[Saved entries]
____________
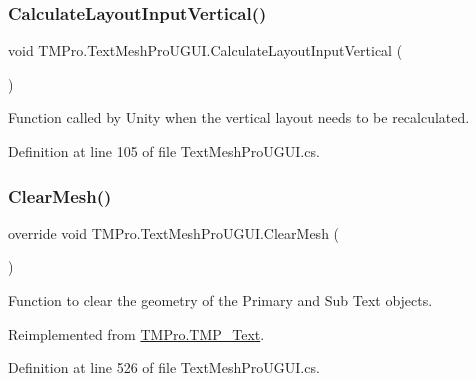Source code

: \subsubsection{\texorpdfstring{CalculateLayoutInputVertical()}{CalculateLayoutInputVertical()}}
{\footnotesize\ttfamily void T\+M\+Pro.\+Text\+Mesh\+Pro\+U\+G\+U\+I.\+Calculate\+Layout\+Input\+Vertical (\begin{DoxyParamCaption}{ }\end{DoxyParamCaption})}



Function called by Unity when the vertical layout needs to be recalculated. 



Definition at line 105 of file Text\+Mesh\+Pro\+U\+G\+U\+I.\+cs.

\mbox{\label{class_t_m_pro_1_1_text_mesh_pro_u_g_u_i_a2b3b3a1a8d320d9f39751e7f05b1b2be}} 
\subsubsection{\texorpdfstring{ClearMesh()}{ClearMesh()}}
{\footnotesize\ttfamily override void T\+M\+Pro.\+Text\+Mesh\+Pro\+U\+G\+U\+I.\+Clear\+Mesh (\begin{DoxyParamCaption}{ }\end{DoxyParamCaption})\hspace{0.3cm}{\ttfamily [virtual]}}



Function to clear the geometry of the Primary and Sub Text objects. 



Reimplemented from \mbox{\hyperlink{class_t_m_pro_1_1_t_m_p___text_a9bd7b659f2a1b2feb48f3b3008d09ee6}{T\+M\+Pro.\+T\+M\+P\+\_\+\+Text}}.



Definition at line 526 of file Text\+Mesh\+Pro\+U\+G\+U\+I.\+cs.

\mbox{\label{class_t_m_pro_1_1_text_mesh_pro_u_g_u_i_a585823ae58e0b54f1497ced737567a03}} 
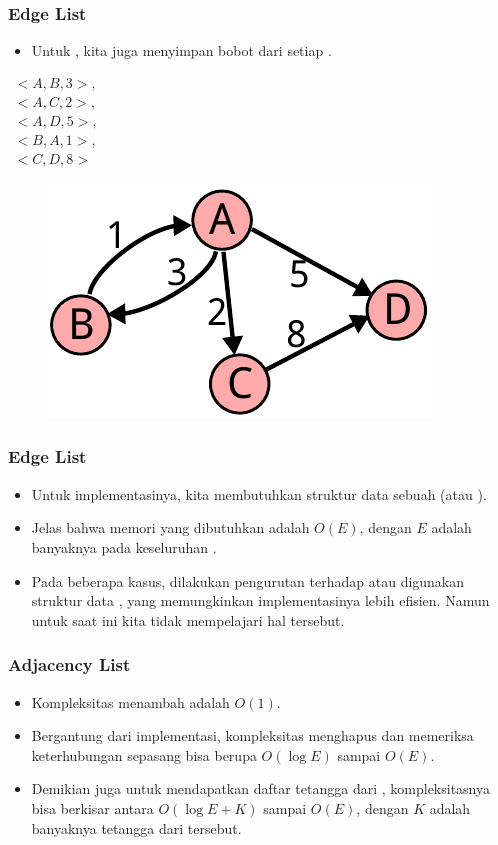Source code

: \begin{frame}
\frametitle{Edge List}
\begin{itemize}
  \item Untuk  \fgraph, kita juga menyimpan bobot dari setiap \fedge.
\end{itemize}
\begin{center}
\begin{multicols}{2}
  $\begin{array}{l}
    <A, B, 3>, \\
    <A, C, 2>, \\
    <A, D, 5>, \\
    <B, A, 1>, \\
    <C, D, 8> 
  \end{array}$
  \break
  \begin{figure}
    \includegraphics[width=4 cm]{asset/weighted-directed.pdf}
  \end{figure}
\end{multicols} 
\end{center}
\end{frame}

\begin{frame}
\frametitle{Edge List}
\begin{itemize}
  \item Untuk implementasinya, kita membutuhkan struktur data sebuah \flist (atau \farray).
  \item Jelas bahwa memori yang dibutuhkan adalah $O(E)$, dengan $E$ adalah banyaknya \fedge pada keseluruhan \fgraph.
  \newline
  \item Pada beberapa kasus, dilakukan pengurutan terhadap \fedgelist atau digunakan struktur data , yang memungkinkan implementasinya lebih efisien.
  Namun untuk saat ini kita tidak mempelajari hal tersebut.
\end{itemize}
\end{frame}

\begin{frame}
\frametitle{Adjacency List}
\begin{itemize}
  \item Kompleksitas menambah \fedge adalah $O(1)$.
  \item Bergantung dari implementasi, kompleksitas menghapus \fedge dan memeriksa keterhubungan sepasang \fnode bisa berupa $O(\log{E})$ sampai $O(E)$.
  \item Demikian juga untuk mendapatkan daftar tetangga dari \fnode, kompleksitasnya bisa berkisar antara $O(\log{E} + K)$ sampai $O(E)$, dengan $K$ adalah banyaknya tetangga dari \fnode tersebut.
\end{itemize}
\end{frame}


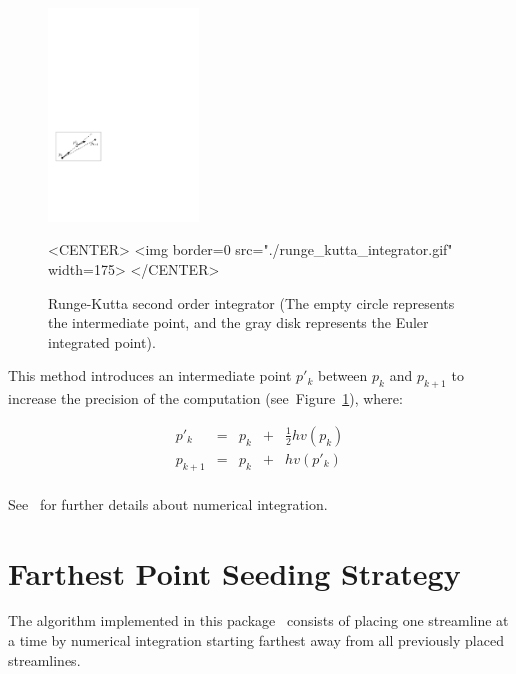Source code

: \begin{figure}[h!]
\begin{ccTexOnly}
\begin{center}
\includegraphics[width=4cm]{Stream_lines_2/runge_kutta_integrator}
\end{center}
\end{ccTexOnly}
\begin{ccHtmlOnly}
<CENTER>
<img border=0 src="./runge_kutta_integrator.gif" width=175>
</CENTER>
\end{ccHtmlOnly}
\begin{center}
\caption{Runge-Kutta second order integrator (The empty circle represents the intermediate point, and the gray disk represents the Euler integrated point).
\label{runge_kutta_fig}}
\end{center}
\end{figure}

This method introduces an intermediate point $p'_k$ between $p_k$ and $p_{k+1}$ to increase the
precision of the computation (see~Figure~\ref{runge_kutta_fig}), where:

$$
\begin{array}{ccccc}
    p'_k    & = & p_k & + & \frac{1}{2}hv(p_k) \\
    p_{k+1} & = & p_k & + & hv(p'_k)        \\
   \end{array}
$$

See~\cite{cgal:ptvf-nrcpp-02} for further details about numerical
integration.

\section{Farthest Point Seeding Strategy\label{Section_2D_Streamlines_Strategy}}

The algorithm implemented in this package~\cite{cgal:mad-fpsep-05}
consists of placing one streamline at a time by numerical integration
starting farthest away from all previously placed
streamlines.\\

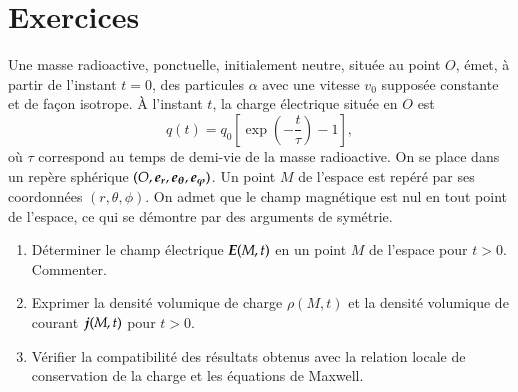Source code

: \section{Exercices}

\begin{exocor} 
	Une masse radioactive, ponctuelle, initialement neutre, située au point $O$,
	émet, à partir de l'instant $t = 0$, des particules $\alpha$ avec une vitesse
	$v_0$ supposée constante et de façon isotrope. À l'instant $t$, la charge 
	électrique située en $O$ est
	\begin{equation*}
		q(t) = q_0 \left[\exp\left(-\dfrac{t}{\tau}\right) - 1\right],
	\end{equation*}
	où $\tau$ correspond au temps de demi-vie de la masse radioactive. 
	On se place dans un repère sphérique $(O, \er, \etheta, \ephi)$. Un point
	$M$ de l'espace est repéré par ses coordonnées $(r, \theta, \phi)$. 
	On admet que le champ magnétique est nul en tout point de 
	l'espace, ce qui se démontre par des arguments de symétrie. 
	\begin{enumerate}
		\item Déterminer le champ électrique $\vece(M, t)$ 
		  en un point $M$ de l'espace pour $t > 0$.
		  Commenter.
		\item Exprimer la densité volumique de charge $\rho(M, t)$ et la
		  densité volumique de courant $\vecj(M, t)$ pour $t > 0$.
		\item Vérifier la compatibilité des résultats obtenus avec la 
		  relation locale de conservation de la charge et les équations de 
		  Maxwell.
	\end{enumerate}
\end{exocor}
____________
§ Work to be completed:
Word for word, write out each of the records, but not the pictures.

§ Exercise output:
Source code

: \subsubsection{\texorpdfstring{CalculateLayoutInputVertical()}{CalculateLayoutInputVertical()}}
{\footnotesize\ttfamily void T\+M\+Pro.\+Text\+Mesh\+Pro\+U\+G\+U\+I.\+Calculate\+Layout\+Input\+Vertical (\begin{DoxyParamCaption}{ }\end{DoxyParamCaption})}



Function called by Unity when the vertical layout needs to be recalculated. 



Definition at line 105 of file Text\+Mesh\+Pro\+U\+G\+U\+I.\+cs.

\mbox{\label{class_t_m_pro_1_1_text_mesh_pro_u_g_u_i_a2b3b3a1a8d320d9f39751e7f05b1b2be}} 
\subsubsection{\texorpdfstring{ClearMesh()}{ClearMesh()}}
{\footnotesize\ttfamily override void T\+M\+Pro.\+Text\+Mesh\+Pro\+U\+G\+U\+I.\+Clear\+Mesh (\begin{DoxyParamCaption}{ }\end{DoxyParamCaption})\hspace{0.3cm}{\ttfamily [virtual]}}



Function to clear the geometry of the Primary and Sub Text objects. 



Reimplemented from \mbox{\hyperlink{class_t_m_pro_1_1_t_m_p___text_a9bd7b659f2a1b2feb48f3b3008d09ee6}{T\+M\+Pro.\+T\+M\+P\+\_\+\+Text}}.



Definition at line 526 of file Text\+Mesh\+Pro\+U\+G\+U\+I.\+cs.

\mbox{\label{class_t_m_pro_1_1_text_mesh_pro_u_g_u_i_a585823ae58e0b54f1497ced737567a03}} 
Source code

: \begin{frame}
\frametitle{Edge List}
\begin{itemize}
  \item Untuk  \fgraph, kita juga menyimpan bobot dari setiap \fedge.
\end{itemize}
\begin{center}
\begin{multicols}{2}
  $\begin{array}{l}
    <A, B, 3>, \\
    <A, C, 2>, \\
    <A, D, 5>, \\
    <B, A, 1>, \\
    <C, D, 8> 
  \end{array}$
  \break
  \begin{figure}
    \includegraphics[width=4 cm]{asset/weighted-directed.pdf}
  \end{figure}
\end{multicols} 
\end{center}
\end{frame}

\begin{frame}
\frametitle{Edge List}
\begin{itemize}
  \item Untuk implementasinya, kita membutuhkan struktur data sebuah \flist (atau \farray).
  \item Jelas bahwa memori yang dibutuhkan adalah $O(E)$, dengan $E$ adalah banyaknya \fedge pada keseluruhan \fgraph.
  \newline
  \item Pada beberapa kasus, dilakukan pengurutan terhadap \fedgelist atau digunakan struktur data , yang memungkinkan implementasinya lebih efisien.
  Namun untuk saat ini kita tidak mempelajari hal tersebut.
\end{itemize}
\end{frame}

\begin{frame}
\frametitle{Adjacency List}
\begin{itemize}
  \item Kompleksitas menambah \fedge adalah $O(1)$.
  \item Bergantung dari implementasi, kompleksitas menghapus \fedge dan memeriksa keterhubungan sepasang \fnode bisa berupa $O(\log{E})$ sampai $O(E)$.
  \item Demikian juga untuk mendapatkan daftar tetangga dari \fnode, kompleksitasnya bisa berkisar antara $O(\log{E} + K)$ sampai $O(E)$, dengan $K$ adalah banyaknya tetangga dari \fnode tersebut.
\end{itemize}
\end{frame}


Source code

: \begin{figure}[h!]
\begin{ccTexOnly}
\begin{center}
\includegraphics[width=4cm]{Stream_lines_2/runge_kutta_integrator}
\end{center}
\end{ccTexOnly}
\begin{ccHtmlOnly}
<CENTER>
<img border=0 src="./runge_kutta_integrator.gif" width=175>
</CENTER>
\end{ccHtmlOnly}
\begin{center}
\caption{Runge-Kutta second order integrator (The empty circle represents the intermediate point, and the gray disk represents the Euler integrated point).
\label{runge_kutta_fig}}
\end{center}
\end{figure}

This method introduces an intermediate point $p'_k$ between $p_k$ and $p_{k+1}$ to increase the
precision of the computation (see~Figure~\ref{runge_kutta_fig}), where:

$$
\begin{array}{ccccc}
    p'_k    & = & p_k & + & \frac{1}{2}hv(p_k) \\
    p_{k+1} & = & p_k & + & hv(p'_k)        \\
   \end{array}
$$

See~\cite{cgal:ptvf-nrcpp-02} for further details about numerical
integration.

\section{Farthest Point Seeding Strategy\label{Section_2D_Streamlines_Strategy}}

The algorithm implemented in this package~\cite{cgal:mad-fpsep-05}
consists of placing one streamline at a time by numerical integration
starting farthest away from all previously placed
streamlines.\\

Source code

: \section{Exercices}

\begin{exocor} 
	Une masse radioactive, ponctuelle, initialement neutre, située au point $O$,
	émet, à partir de l'instant $t = 0$, des particules $\alpha$ avec une vitesse
	$v_0$ supposée constante et de façon isotrope. À l'instant $t$, la charge 
	électrique située en $O$ est
	\begin{equation*}
		q(t) = q_0 \left[\exp\left(-\dfrac{t}{\tau}\right) - 1\right],
	\end{equation*}
	où $\tau$ correspond au temps de demi-vie de la masse radioactive. 
	On se place dans un repère sphérique $(O, \er, \etheta, \ephi)$. Un point
	$M$ de l'espace est repéré par ses coordonnées $(r, \theta, \phi)$. 
	On admet que le champ magnétique est nul en tout point de 
	l'espace, ce qui se démontre par des arguments de symétrie. 
	\begin{enumerate}
		\item Déterminer le champ électrique $\vece(M, t)$ 
		  en un point $M$ de l'espace pour $t > 0$.
		  Commenter.
		\item Exprimer la densité volumique de charge $\rho(M, t)$ et la
		  densité volumique de courant $\vecj(M, t)$ pour $t > 0$.
		\item Vérifier la compatibilité des résultats obtenus avec la 
		  relation locale de conservation de la charge et les équations de 
		  Maxwell.
	\end{enumerate}
\end{exocor}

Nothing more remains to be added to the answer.